Opinions of sciences


When you see this picture what do you think of? This is the molecule thimerosal, a mercury containing compound that is a central in the mercury vs. autism debate. I will admit that I am a new to this controversy, but that doesn’t mean I can’t have an opinion. As Jeffrey P. Baker points out in his paper Mercury, Vaccines, and Autism (2008) the current mercury debate is heavily intertwined with historical  opinions. To be honest I also rely on these historical opinions which are often incorrect and based off of pseudo science. This can be dangerous because pseudo science spreads like wild fire. The difficult part with this is that most current events are curent events because they are not understood. This means often scientists are still trying to figure what is right and what is wrong, so there will not be unified positions. Scientists can also be quite opinionated when it comes to what is right, and generally it biased in terms of their research.
How is the general public suppose to know what is right and wrong then? Medicine may be destroying our babies, birds now have a flu that could kill everybody, neutrinos now go faster then the speed of light. We live in a world of pseudo science, and a lightning fast information system. I think we need to slow down. We want instant results for everything including research. But we all have to realize it takes time. Once a professor told me “However long you expect an chemical experiment/research to take, multiply that by 6”. It takes time, it takes time. So my advice would be, if some sort of scientific breakthrough is announced take it with a grain of salt, scientists can sometimes over-exaggerate  the implications of their work.
So it has been a while since the peak of the  moms against mercury, it could be said that the smoke has cleared. So what is the scientific opinion on thimerosal at the moment?  Aforementioned Jeffrey P. Baker  has written a paper on thimerosal, and he does a very good job taking a holistic look. First he mentions that people not lived through the disasters that these vaccines are preventing. Just keeping the terribleness of these diseases in mind it may be enough to give vaccines another chance. He first looks at why mercury was included in the vaccines. Mercury was seen as a way of destroying the risk of contaminated vaccines which in one instance killed as many as 21 children.

### Exercise data
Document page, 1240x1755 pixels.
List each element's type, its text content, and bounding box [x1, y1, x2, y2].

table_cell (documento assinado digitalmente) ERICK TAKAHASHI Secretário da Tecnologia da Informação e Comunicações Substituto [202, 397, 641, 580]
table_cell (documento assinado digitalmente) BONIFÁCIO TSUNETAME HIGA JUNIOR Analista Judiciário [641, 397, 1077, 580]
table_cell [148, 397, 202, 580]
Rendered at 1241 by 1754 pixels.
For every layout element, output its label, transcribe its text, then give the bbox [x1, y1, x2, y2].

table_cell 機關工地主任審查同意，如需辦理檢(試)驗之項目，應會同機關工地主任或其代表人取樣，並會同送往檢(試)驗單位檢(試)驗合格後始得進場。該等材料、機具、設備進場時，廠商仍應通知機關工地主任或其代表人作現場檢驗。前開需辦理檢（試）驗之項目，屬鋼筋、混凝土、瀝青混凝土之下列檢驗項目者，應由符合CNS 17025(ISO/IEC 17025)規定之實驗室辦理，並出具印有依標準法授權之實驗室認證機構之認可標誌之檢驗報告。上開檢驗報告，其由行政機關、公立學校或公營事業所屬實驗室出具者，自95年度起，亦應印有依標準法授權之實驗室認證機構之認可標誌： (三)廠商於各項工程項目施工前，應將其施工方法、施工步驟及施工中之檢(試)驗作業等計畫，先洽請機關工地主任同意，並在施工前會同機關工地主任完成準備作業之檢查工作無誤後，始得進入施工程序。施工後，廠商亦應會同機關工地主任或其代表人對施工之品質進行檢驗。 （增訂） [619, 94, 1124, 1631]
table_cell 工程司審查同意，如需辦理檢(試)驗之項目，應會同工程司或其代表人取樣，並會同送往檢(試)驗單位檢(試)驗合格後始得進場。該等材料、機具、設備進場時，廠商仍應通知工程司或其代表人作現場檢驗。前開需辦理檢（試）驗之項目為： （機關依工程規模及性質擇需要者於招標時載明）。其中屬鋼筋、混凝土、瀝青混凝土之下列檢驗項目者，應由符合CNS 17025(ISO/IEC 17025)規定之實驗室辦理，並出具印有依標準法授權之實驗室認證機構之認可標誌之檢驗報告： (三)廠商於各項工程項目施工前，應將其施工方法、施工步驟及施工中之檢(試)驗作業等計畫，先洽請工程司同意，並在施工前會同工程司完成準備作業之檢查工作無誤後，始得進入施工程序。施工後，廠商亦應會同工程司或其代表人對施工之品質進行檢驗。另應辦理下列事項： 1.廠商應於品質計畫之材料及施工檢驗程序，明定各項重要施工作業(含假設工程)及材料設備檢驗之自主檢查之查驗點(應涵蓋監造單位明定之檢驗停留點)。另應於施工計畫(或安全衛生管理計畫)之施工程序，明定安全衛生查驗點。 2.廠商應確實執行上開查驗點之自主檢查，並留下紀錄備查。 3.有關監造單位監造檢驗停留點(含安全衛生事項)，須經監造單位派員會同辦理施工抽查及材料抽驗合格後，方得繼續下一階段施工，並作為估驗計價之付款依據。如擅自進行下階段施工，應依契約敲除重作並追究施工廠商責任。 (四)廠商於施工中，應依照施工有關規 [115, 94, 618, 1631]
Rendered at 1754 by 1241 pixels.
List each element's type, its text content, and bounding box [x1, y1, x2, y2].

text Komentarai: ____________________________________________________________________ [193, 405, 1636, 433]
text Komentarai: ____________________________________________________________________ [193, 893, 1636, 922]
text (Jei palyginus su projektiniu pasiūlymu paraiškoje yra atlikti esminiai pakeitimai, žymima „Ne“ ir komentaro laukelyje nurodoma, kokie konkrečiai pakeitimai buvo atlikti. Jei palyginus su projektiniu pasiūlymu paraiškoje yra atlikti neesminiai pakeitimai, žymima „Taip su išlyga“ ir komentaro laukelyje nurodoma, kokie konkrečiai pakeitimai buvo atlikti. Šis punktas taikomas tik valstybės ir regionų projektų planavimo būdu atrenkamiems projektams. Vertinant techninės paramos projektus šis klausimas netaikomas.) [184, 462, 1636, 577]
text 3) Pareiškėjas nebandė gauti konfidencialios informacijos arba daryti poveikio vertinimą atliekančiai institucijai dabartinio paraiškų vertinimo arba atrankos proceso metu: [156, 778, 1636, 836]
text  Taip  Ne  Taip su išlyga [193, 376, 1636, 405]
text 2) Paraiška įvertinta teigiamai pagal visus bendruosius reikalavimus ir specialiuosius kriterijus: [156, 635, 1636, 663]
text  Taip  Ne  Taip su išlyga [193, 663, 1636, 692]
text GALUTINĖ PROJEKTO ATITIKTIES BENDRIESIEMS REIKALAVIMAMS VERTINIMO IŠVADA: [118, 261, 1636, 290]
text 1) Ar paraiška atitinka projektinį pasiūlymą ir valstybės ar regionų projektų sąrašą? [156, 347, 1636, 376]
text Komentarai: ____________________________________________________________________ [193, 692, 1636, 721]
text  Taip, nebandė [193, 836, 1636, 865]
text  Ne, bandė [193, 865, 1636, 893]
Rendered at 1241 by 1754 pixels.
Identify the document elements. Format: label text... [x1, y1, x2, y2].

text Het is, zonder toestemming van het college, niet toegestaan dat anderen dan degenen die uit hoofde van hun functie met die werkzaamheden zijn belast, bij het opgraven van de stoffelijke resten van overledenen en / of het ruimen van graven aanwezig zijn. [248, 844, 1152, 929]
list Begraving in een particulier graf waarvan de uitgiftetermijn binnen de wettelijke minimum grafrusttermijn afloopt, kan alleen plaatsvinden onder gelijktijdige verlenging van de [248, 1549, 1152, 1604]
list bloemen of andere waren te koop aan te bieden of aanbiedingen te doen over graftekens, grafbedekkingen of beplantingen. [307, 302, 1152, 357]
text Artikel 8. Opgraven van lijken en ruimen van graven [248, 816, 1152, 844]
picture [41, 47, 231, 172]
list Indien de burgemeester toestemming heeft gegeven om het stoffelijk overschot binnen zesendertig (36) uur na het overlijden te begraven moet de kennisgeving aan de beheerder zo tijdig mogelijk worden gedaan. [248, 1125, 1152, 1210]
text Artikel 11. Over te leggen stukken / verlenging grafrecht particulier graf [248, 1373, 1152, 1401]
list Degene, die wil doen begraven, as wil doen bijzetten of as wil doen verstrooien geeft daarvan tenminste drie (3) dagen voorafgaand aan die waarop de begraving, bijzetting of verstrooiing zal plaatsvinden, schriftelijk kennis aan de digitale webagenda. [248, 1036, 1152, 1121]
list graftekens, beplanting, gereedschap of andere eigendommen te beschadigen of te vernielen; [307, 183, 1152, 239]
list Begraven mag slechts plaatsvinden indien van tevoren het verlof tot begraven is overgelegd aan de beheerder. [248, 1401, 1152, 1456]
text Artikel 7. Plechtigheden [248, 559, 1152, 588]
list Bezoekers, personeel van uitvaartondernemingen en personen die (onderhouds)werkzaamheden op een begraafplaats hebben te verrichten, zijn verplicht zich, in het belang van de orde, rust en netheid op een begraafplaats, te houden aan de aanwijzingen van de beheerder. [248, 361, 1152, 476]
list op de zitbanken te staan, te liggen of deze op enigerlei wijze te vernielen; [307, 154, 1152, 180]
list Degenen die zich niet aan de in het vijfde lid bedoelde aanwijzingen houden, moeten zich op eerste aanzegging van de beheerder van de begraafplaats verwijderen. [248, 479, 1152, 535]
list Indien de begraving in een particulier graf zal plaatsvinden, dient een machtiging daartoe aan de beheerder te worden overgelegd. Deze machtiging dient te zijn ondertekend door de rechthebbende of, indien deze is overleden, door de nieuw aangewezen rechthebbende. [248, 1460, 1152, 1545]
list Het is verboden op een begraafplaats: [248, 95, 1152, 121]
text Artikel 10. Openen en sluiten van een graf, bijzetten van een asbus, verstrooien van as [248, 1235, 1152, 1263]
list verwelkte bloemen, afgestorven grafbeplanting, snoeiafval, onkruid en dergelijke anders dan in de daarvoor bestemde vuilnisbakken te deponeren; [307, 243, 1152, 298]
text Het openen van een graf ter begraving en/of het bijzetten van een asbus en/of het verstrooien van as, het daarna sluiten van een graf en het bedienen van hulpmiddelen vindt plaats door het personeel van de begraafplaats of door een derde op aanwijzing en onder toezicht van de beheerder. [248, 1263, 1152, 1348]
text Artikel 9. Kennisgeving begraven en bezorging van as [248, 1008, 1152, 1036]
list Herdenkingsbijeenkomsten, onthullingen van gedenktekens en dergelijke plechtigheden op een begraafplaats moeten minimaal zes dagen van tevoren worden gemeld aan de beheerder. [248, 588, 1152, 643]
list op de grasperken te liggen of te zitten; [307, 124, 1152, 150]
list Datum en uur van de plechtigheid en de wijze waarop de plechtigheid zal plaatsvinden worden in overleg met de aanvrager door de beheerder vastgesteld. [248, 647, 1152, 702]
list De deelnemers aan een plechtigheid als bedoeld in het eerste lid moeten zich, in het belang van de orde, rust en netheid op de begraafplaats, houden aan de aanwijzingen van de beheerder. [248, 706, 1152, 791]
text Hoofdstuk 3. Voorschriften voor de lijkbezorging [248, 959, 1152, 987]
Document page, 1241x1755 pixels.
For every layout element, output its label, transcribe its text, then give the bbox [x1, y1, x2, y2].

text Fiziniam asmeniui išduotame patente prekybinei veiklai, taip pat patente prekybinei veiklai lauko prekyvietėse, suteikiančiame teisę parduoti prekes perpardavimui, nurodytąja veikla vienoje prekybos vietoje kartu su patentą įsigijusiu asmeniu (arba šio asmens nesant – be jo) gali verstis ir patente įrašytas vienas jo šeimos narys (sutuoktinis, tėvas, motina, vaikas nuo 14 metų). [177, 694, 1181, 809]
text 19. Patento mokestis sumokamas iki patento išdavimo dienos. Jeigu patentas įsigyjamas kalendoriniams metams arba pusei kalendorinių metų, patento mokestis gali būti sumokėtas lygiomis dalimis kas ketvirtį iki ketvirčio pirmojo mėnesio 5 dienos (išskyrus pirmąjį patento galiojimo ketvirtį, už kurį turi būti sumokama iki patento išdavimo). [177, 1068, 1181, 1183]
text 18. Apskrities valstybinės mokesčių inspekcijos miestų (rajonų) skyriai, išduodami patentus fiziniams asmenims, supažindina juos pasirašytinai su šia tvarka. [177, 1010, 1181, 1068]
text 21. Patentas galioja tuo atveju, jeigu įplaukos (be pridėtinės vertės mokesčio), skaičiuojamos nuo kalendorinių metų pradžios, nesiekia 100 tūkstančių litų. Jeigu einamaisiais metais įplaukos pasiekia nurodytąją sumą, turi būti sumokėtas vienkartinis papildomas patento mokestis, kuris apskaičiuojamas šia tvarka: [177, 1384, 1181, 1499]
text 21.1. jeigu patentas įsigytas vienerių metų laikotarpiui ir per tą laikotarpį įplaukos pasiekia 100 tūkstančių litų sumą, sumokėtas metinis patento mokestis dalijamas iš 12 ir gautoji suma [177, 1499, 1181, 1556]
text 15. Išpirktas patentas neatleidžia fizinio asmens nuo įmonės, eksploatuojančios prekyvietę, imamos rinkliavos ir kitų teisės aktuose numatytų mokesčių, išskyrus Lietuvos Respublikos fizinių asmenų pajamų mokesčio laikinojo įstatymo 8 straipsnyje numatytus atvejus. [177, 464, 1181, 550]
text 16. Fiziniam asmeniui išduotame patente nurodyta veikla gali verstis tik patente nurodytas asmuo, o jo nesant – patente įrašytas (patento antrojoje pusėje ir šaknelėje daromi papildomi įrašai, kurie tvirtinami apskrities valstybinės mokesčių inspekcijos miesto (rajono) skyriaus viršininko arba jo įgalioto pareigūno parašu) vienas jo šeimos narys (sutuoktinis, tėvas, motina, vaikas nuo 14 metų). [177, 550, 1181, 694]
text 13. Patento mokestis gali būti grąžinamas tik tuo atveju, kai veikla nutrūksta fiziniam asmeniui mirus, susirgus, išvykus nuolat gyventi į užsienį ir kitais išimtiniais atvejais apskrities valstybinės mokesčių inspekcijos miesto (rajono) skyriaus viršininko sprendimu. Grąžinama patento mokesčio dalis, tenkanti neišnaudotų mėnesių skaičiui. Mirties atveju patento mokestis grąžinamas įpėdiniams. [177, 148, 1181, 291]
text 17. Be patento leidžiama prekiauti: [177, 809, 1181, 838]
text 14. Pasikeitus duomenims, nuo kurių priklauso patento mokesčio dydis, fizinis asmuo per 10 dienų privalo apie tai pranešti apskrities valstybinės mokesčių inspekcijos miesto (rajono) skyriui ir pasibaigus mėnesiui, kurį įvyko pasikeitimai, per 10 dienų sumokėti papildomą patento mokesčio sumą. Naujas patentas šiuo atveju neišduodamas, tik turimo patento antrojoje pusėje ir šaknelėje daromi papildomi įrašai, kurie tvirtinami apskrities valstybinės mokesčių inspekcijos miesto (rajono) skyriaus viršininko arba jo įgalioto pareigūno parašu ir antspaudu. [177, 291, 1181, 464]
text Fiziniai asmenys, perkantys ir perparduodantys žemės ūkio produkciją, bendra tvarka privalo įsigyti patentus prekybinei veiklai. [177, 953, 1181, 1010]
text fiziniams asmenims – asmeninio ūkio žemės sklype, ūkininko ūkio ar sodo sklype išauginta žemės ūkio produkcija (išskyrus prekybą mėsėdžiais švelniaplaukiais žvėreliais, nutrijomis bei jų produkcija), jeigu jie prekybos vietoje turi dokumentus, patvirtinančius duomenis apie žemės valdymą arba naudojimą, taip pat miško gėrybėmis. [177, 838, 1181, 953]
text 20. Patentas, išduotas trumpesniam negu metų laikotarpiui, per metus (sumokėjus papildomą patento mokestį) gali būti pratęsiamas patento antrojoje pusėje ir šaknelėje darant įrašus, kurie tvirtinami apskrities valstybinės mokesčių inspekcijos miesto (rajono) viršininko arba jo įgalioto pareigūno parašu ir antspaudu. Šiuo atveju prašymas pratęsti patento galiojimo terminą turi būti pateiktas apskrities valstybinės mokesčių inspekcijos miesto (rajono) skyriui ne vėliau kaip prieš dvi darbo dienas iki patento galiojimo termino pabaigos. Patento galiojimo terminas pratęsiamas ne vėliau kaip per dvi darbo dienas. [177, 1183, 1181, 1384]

### Work instruction A
Answer these questions from the post on thimerosal:
(i) What is the title of Jeffrey P. Baker's paper, and in what year was it published?
(ii) By what number did the professor say to multiply the expected length of a chemical experiment?
(iii) According to the post, what is the largest number of children killed in one instance of contaminated vaccines?
### Work instruction B
Extend the post on thimerosal from where it stops, keeping its voice.

### Written answer A
(i) Mercury, Vaccines, and Autism, published in 2008.
(ii) By 6.
(iii) As many as 21 children.

### Written answer B
Baker then goes on to mention that another problem in the misunderstanding of thimerosal is “the convergence of the history of ethylmercury with the parallel history of methylmercury in the mid-1990s.” Methelmercury being proven to be somewhat toxic which people are comparing to the ethylmercury which is found in thimerosal.

Methylmercury

Ethylmercury

 
These molecules may look very simular there are only one methyl (CH3) group apart. This may be part of the reason the opposition groups get confused. It would seem that two molecules that are so close in structure must have simular effects. Aka because methylmercurys are bad for you ethylmercurys must be too. The funny  comparison I would suggest would be the methlymercury/ethylmercury relation compared to the testosterone/esteriol (male and female hormones respectively) relation. Just as methylmercury/ethylmercury differ by one methly group so do testosterone/esteriol showing that the difference in methly group can create quite different results.
As always the body is much to complicated for me to talk about, let alone understand. Take the scientific world with a grain of salt.